What is needed ->
Copy out every line of the records below, changing nothing.

Records for this task ->
/---
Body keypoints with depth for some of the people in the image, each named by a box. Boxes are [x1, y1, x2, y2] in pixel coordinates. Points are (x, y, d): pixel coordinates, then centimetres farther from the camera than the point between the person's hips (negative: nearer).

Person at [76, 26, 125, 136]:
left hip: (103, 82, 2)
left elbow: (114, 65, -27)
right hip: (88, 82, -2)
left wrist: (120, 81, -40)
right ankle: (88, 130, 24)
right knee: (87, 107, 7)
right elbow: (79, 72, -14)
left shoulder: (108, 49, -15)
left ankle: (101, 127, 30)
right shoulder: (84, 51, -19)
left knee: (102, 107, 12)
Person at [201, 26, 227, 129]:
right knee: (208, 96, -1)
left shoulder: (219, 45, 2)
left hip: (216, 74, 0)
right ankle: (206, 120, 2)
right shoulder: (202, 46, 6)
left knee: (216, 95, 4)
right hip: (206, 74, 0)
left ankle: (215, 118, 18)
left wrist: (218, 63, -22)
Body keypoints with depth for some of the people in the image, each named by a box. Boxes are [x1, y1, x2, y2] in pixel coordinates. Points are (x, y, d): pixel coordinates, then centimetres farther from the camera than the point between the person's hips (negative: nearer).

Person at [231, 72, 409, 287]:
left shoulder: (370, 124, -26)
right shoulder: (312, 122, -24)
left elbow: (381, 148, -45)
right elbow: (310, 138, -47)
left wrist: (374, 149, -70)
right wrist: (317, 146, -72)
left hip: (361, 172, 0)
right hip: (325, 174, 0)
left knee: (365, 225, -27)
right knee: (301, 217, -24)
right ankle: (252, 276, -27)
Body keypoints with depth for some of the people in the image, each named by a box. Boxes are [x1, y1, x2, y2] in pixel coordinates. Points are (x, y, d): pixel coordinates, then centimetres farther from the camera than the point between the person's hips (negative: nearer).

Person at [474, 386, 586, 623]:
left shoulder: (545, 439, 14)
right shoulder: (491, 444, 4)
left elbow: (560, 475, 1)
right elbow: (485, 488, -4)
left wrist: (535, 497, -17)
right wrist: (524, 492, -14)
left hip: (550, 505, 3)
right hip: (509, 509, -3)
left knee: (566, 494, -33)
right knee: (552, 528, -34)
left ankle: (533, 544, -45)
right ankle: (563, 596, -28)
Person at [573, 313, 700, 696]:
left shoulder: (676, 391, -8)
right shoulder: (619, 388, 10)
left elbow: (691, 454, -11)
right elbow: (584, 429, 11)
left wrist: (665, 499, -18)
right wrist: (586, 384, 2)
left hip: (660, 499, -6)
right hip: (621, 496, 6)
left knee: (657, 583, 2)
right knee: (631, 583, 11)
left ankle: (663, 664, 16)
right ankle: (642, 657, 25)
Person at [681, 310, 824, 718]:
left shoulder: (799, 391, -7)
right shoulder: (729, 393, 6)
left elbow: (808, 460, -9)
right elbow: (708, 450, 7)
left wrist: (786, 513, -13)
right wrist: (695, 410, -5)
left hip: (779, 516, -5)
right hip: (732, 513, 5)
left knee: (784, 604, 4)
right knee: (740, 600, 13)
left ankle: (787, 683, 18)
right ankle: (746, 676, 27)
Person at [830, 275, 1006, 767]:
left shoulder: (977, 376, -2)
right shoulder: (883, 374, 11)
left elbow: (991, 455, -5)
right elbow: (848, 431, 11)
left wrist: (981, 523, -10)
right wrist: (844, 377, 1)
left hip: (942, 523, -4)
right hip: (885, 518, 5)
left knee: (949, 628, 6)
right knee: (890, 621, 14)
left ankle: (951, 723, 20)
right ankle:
\---
Written answer ->
Body keypoints with depth for some of the people in the image, each named by a box. Boxes are [x1, y1, x2, y2] in pixel coordinates. Points are (x, y, d): pixel coordinates, then centimetres farther from the camera than the point between the person's hips (negative: nearer).

Person at [76, 26, 125, 136]:
left hip: (103, 82, 2)
left elbow: (114, 65, -27)
right hip: (88, 82, -2)
left wrist: (120, 81, -40)
right ankle: (88, 130, 24)
right knee: (87, 107, 7)
right elbow: (79, 72, -14)
left shoulder: (108, 49, -15)
left ankle: (101, 127, 30)
right shoulder: (84, 51, -19)
left knee: (102, 107, 12)
Person at [201, 26, 227, 129]:
right knee: (208, 96, -1)
left shoulder: (219, 45, 2)
left hip: (216, 74, 0)
right ankle: (206, 120, 2)
right shoulder: (202, 46, 6)
left knee: (216, 95, 4)
right hip: (206, 74, 0)
left ankle: (215, 118, 18)
left wrist: (218, 63, -22)
Body keypoints with depth for some of the people in the image, each named by a box. Boxes are [x1, y1, x2, y2] in pixel coordinates. Points are (x, y, d): pixel coordinates, then centimetres farther from the camera than the point between the person's hips (negative: nearer).

Person at [231, 72, 409, 287]:
left shoulder: (370, 124, -26)
right shoulder: (312, 122, -24)
left elbow: (381, 148, -45)
right elbow: (310, 138, -47)
left wrist: (374, 149, -70)
right wrist: (317, 146, -72)
left hip: (361, 172, 0)
right hip: (325, 174, 0)
left knee: (365, 225, -27)
right knee: (301, 217, -24)
right ankle: (252, 276, -27)
Body keypoints with depth for some of the people in the image, each named by a box. Boxes are [x1, y1, x2, y2] in pixel coordinates. Points are (x, y, d): pixel coordinates, then centimetres farther from the camera than the point between the person's hips (negative: nearer).

Person at [474, 386, 586, 623]:
left shoulder: (545, 439, 14)
right shoulder: (491, 444, 4)
left elbow: (560, 475, 1)
right elbow: (485, 488, -4)
left wrist: (535, 497, -17)
right wrist: (524, 492, -14)
left hip: (550, 505, 3)
right hip: (509, 509, -3)
left knee: (566, 494, -33)
right knee: (552, 528, -34)
left ankle: (533, 544, -45)
right ankle: (563, 596, -28)
Person at [573, 313, 700, 696]:
left shoulder: (676, 391, -8)
right shoulder: (619, 388, 10)
left elbow: (691, 454, -11)
right elbow: (584, 429, 11)
left wrist: (665, 499, -18)
right wrist: (586, 384, 2)
left hip: (660, 499, -6)
right hip: (621, 496, 6)
left knee: (657, 583, 2)
right knee: (631, 583, 11)
left ankle: (663, 664, 16)
right ankle: (642, 657, 25)
Person at [681, 310, 824, 718]:
left shoulder: (799, 391, -7)
right shoulder: (729, 393, 6)
left elbow: (808, 460, -9)
right elbow: (708, 450, 7)
left wrist: (786, 513, -13)
right wrist: (695, 410, -5)
left hip: (779, 516, -5)
right hip: (732, 513, 5)
left knee: (784, 604, 4)
right knee: (740, 600, 13)
left ankle: (787, 683, 18)
right ankle: (746, 676, 27)
Person at [830, 275, 1006, 767]:
left shoulder: (977, 376, -2)
right shoulder: (883, 374, 11)
left elbow: (991, 455, -5)
right elbow: (848, 431, 11)
left wrist: (981, 523, -10)
right wrist: (844, 377, 1)
left hip: (942, 523, -4)
right hip: (885, 518, 5)
left knee: (949, 628, 6)
right knee: (890, 621, 14)
left ankle: (951, 723, 20)
right ankle:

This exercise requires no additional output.